» **EXCERPT TO READ**:

The upgrade we are making are delivering significant improvements in operational results.
For example, the man-to-machine ratio is improving by up to 50% with output increasing up to 60%, and we've reduced scrap by as much as 70%.
Through projects like this, we're not only seeing financial benefits, but also adding value for our customers with increased product performance and quality.
And that is well positioning us for further growth.
From an employee standpoint, our team members are excited about our simplification/modernization initiatives.
They know the company had underinvested in manufacturing operations for many years.
And so naturally, they are excited about the future at Kennametal as they see the new investments coming online.
With that, I'll turn the call over to Damon.
Damon J. Audia - VP & CFO
Good morning, everyone.
Turn to Slide 7. Sales in the second quarter increased 3% year-over-year to $587 million, with organic sales growth of 4% and favorable business days' effect 2%, being partially offset by foreign currency headwinds of approximately 3%.
Sales grew in every segment and every geographic region at constant currency.
Adjusted gross profit in the quarter increased 4% year-over-year to $199 million.
Adjusted gross profit margin increased by 50 basis points to almost 34%, driven primarily by organic sales growth and the incremental benefits associated with our simplification and modernization initiatives.
These improvements were partially offset by higher raw material costs and a short-term increase in manufacturing expenses in certain facilities due to the timing of our simplification and modernization efforts underway.
Price covered raw material cost increases again this quarter, which is consistent with the last several quarters.
As you know, we've continued to demonstrate our ability to offset raw material cost increases with price over the cycle.
Adjusted operating expenses decreased $7 million or 6% to $115 million, due primarily to benefits from our simplification restructuring initiatives.
On a percentage of sales basis, adjusted operating expenses improved by 180 basis points, decreasing to 19.5%, as we continue to have success in reducing cost even with higher demand in our end markets.
Going forward, we would expect operating expenses as a percent of sales to be around 20% as a result of our actions taken to date, which is in line with our long-term outlook.
The improvement in both gross profit and operating expenses as a percentage of sales contributed to adjusted operating margin increasing significantly by 240 basis points to 13.8%, which is the best second quarter performance since fiscal year 2012.
The effective tax rate for the quarter on an adjusted basis was 21.3% versus 28.4% in the prior year quarter.

» **WHAT TO WORK ON**:
1. Answer these from the earnings call excerpt:
(a) By how much has scrap been reduced?
(b) What were sales in the second quarter?
(c) What was the effective tax rate for the quarter on an adjusted basis?
2. Please turn the paragraph of the earnings call excerpt beginning "Turn to Slide 7" into a short list that keeps its main figures.
Rely only on the earnings call excerpt for these.

» **DATASET EXCERPT**:
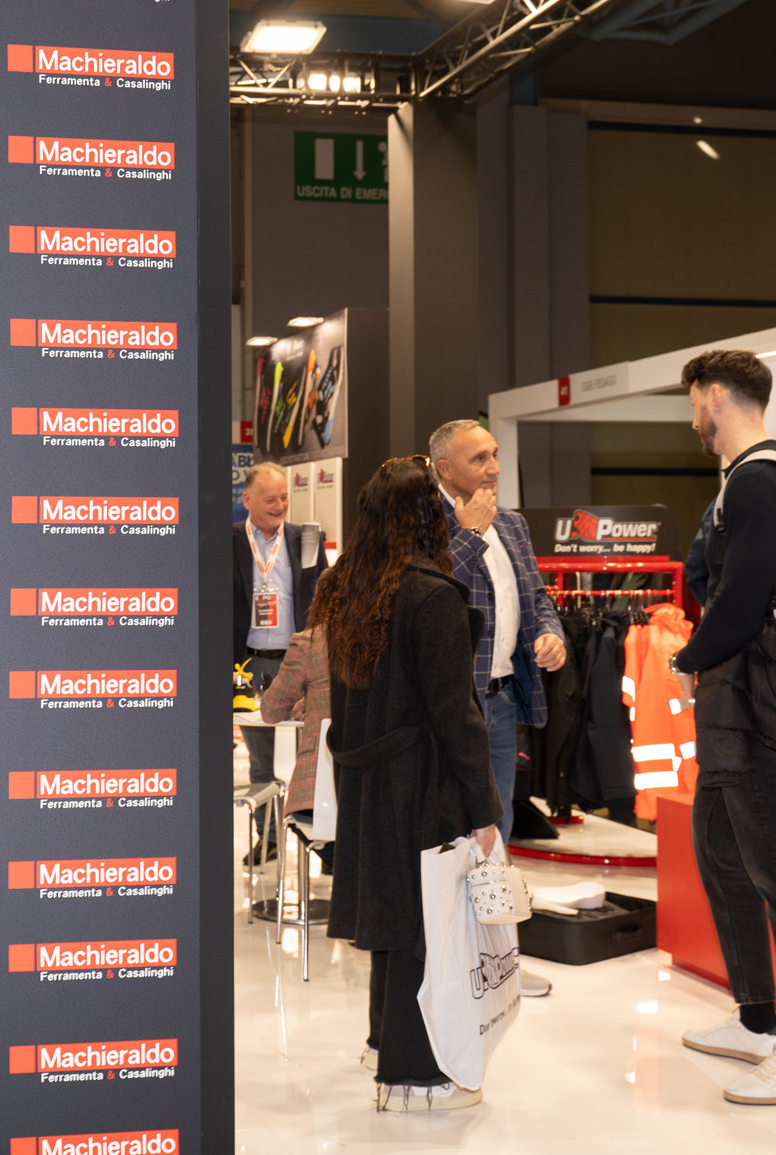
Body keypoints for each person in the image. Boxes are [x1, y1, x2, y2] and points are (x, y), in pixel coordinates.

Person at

» **ANSWERS PER TASK**:
1.
(a) By as much as 70%.
(b) $587 million, up 3% year-over-year.
(c) 21.3%, compared with 28.4% in the prior year quarter.

2.
- Second-quarter sales rose 3% year-over-year to $587 million.
- Organic sales growth was 4%.
- Business days had a favorable effect of 2%.
- Foreign currency headwinds of about 3% partially offset these gains.